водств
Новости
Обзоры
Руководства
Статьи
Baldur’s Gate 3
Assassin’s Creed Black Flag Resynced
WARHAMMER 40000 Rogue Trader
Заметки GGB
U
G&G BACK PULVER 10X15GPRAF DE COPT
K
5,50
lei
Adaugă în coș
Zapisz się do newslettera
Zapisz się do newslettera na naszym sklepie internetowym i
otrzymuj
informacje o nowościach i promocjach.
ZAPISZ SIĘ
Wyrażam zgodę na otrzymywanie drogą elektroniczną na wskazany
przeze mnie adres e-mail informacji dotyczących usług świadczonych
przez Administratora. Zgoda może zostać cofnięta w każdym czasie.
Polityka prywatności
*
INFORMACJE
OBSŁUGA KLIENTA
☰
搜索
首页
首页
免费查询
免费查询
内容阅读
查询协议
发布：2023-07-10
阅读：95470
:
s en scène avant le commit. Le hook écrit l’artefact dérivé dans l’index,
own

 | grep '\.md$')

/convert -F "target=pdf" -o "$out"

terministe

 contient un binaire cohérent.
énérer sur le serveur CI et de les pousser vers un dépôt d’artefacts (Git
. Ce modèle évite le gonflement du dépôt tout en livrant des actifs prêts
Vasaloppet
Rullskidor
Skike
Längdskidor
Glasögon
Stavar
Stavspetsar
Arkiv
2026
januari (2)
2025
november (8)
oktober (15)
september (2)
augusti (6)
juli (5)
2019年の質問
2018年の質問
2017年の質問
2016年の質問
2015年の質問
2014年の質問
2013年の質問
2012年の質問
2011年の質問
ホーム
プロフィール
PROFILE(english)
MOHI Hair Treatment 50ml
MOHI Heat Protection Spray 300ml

- - -

• [Task description]:
Give back the material above in its entirety, with every word intact.

• [Expected answer]:
водств
Новости
Обзоры
Руководства
Статьи
Baldur’s Gate 3
Assassin’s Creed Black Flag Resynced
WARHAMMER 40000 Rogue Trader
Заметки GGB
U
G&G BACK PULVER 10X15GPRAF DE COPT
K
5,50
lei
Adaugă în coș
Zapisz się do newslettera
Zapisz się do newslettera na naszym sklepie internetowym i
otrzymuj
informacje o nowościach i promocjach.
ZAPISZ SIĘ
Wyrażam zgodę na otrzymywanie drogą elektroniczną na wskazany
przeze mnie adres e-mail informacji dotyczących usług świadczonych
przez Administratora. Zgoda może zostać cofnięta w każdym czasie.
Polityka prywatności
*
INFORMACJE
OBSŁUGA KLIENTA
☰
搜索
首页
首页
免费查询
免费查询
内容阅读
查询协议
发布：2023-07-10
阅读：95470
:
s en scène avant le commit. Le hook écrit l’artefact dérivé dans l’index,
own

 | grep '\.md$')

/convert -F "target=pdf" -o "$out"

terministe

 contient un binaire cohérent.
énérer sur le serveur CI et de les pousser vers un dépôt d’artefacts (Git
. Ce modèle évite le gonflement du dépôt tout en livrant des actifs prêts
Vasaloppet
Rullskidor
Skike
Längdskidor
Glasögon
Stavar
Stavspetsar
Arkiv
2026
januari (2)
2025
november (8)
oktober (15)
september (2)
augusti (6)
juli (5)
2019年の質問
2018年の質問
2017年の質問
2016年の質問
2015年の質問
2014年の質問
2013年の質問
2012年の質問
2011年の質問
ホーム
プロフィール
PROFILE(english)
MOHI Hair Treatment 50ml
MOHI Heat Protection Spray 300ml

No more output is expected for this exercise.